## DIRECTIONS
Repeat nothing but the lines below running from the one containing "Table 1 LArTPC" to the one containing "Supplementary Figure 1". Keep both end lines.
........
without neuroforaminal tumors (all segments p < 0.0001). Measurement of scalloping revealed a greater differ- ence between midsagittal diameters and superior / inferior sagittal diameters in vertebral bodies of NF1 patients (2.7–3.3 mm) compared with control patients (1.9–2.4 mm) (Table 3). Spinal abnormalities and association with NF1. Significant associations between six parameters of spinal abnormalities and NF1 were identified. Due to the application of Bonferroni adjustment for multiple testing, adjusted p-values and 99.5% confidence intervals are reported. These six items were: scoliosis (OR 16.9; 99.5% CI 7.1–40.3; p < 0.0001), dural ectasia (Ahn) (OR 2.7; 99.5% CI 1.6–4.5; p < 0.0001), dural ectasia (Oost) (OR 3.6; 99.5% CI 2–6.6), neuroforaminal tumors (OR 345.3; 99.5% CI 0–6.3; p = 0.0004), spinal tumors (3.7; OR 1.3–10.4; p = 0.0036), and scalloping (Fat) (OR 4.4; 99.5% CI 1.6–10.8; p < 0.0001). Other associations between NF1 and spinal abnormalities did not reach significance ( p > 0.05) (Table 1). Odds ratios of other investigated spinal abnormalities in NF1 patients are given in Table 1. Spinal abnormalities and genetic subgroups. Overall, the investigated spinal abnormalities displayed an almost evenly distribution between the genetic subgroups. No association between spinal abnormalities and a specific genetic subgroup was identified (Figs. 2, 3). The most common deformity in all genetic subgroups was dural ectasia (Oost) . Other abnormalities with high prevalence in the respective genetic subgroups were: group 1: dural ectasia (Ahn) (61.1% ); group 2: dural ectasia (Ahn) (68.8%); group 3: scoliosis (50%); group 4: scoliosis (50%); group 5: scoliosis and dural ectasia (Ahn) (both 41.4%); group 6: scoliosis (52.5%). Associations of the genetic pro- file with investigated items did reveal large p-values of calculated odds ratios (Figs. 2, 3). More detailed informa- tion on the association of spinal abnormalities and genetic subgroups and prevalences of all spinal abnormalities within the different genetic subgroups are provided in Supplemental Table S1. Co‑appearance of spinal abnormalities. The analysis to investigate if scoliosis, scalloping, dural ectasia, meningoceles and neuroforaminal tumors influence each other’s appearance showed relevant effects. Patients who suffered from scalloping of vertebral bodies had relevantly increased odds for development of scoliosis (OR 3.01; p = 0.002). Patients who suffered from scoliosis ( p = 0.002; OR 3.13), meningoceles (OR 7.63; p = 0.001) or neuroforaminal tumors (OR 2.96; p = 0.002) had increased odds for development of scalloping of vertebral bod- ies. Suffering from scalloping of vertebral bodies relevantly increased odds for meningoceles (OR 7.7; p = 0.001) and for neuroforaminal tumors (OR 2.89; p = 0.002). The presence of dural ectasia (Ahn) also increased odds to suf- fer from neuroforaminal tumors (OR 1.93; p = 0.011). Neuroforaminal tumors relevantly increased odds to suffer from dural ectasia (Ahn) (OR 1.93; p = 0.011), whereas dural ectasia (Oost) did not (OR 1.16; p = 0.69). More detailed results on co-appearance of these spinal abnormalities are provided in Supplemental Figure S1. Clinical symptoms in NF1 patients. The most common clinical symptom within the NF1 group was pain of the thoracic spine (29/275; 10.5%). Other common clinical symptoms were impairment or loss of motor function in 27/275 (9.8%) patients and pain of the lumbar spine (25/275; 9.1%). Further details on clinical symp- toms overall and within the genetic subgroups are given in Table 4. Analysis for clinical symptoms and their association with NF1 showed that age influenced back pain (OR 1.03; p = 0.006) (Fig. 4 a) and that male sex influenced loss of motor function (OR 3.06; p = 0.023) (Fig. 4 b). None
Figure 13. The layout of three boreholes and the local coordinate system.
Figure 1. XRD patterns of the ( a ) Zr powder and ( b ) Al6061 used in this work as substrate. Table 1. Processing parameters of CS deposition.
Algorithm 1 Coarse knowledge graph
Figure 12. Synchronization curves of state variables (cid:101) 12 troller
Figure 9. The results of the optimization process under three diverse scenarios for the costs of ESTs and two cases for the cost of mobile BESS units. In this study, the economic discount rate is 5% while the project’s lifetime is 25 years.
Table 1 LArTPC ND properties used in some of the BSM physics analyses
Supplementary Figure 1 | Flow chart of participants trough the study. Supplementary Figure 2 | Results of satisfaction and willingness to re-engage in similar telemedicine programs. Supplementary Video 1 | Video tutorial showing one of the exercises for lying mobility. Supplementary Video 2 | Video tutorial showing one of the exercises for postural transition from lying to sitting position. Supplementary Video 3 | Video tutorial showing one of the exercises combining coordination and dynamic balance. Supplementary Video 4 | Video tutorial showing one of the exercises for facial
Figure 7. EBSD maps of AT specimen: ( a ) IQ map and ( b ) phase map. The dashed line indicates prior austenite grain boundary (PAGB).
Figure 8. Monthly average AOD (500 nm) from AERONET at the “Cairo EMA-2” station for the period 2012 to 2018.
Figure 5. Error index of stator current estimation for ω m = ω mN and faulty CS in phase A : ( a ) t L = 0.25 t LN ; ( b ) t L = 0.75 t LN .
........
## WRITTEN SOLUTION
Table 1 LArTPC ND properties used in some of the BSM physics analyses
Supplementary Figure 1 | Flow chart of participants trough the study. Supplementary Figure 2 | Results of satisfaction and willingness to re-engage in similar telemedicine programs. Supplementary Video 1 | Video tutorial showing one of the exercises for lying mobility. Supplementary Video 2 | Video tutorial showing one of the exercises for postural transition from lying to sitting position. Supplementary Video 3 | Video tutorial showing one of the exercises combining coordination and dynamic balance. Supplementary Video 4 | Video tutorial showing one of the exercises for facial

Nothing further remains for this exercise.